None of this worked.
Through trial and error, I discovered that I could trick the customization panel to stay on screen when the theme was in “live preview” mode. So I had to change my site’s theme to a different one and then I could make changes. Ugh. I put up with this oddness, because for me customizing a new theme was enough of a pain that I could tolerate temporary workarounds. Then, yesterday, I had enough.
They asked for more money
I got a friendly letter from the theme vendor (I had started with the free theme and upgraded to a paid theme with an annual fee). They wanted me to know that my premium support would run out at the end of February. I should make sure to reup!

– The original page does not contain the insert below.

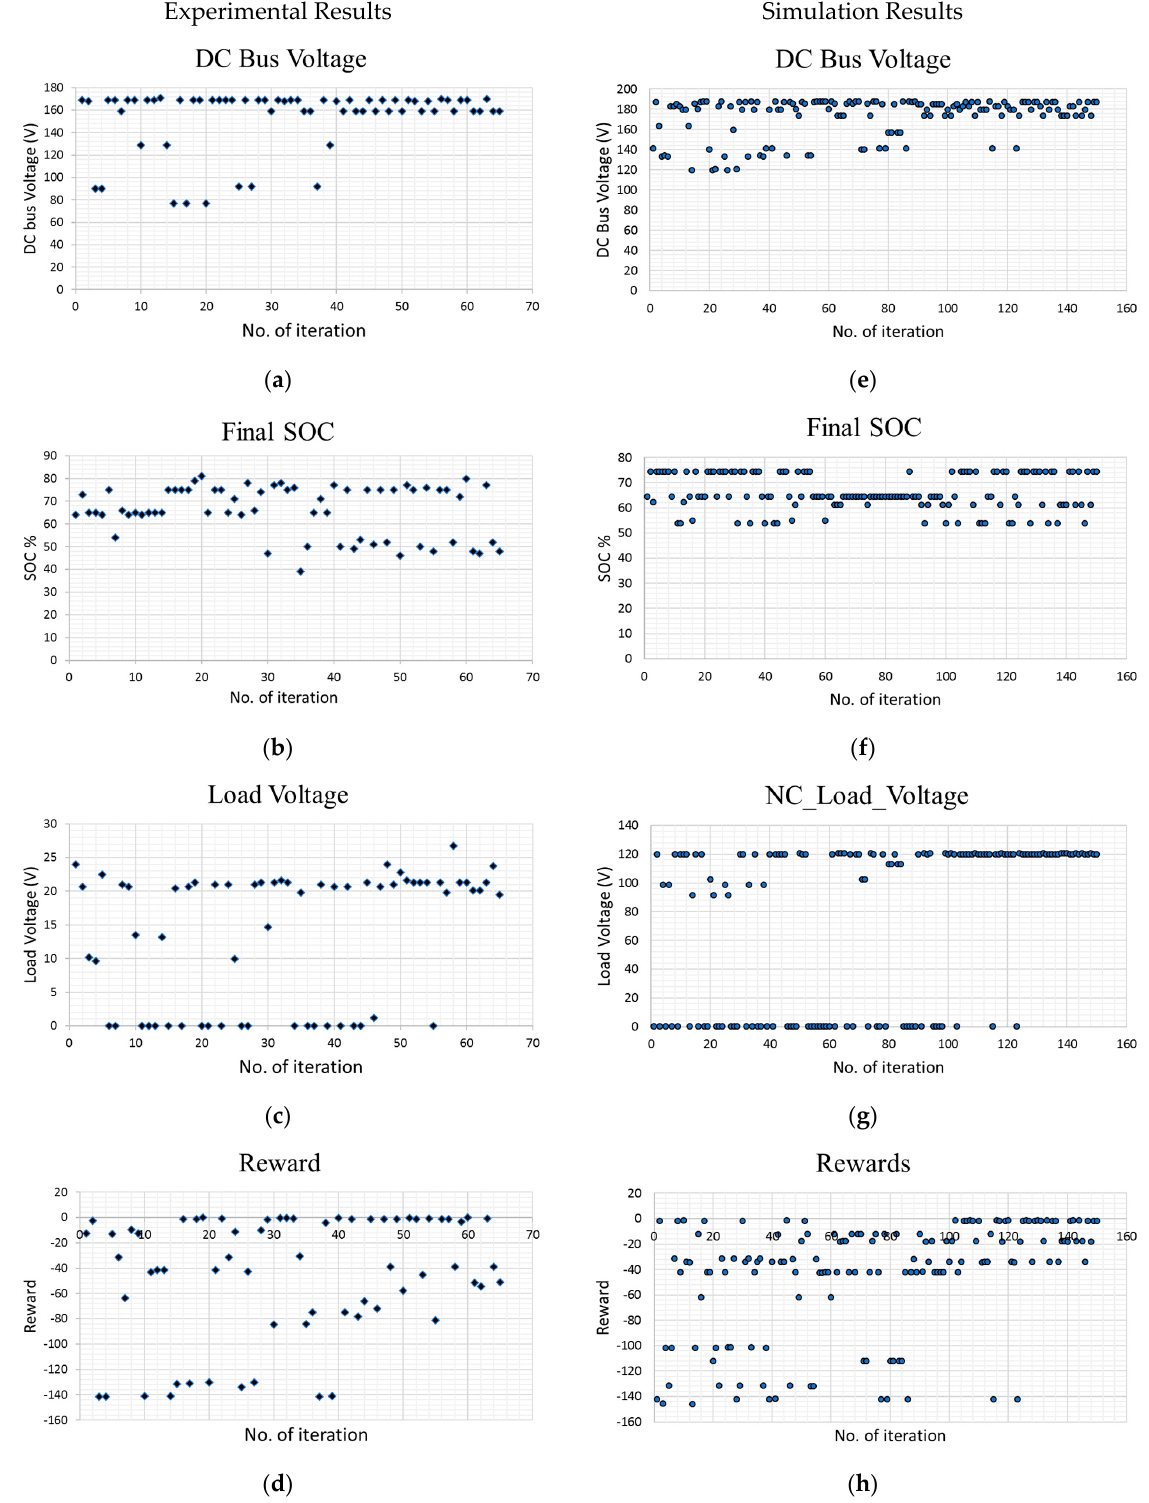
Figure 10. Results of Q-learning ( a ) DC bus voltage—experimental results, ( b ) Final battery SoC— experimental results, ( c ) NC load voltage—experimental results, ( d ) Total rewards—experimental results, ( e ) DC bus voltage—simulation results, ( f ) Final battery SoC—simulation results, ( g ) NC load voltage—simulation results, ( h ) Total rewards—simulation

It really didn’t seem like they had been maintaining the theme enough to deserve another payment. When I had tried to monkey with the theme by customizing it, I realized that the theme was doing a whole bunch of fancy stuff in its files that made it really hard for me, a mostly non-coder, to make changes to a child theme. Worst of all, when I went into the admin panel, the theme customization panel still blinked out. I would not repay for defective software. Bad timing on the theme developer’s part.
Simplify to See
I gradually fell out of love with my old theme, and then I suddenly jumped to a new one. I made the commitment yesterday afternoon and republished the site last night. This new theme has way fewer things to customize in its WYSIWYG editor/customization panel. This new theme does not have featured pages, sliders, or resize-on-hover image fun.
After removing sliders and featured pages from the homepage, I realized that the homepage copy was….weak, and I rewrote it. I had not noticed that before.
Too much stuff cluttered the sidebar on interior pages, so I simplified the sidebar. The new layout and retouched copy, although less fancy and photo-filled, better emphasize what I am seeking now – new book projects.
Under the hood, I was able to deploy Google Tag Manager directly (the old theme resisted my efforts). So now analytics tagging will also be simplified. Hooray!
The more minimal layout fits my personal style better. It’s also better suited to visitors on mobile devices. I loved the photo of the snow monkeys in the hot spring, but as cute as they are they were irrelevant to the real message. The one thing that I miss is the orange line at the very top of the page. You might see the orange line return….
What do You Think?
How do you like the new look? Clean and tidy? Or too simple/generic? Anything seem missing?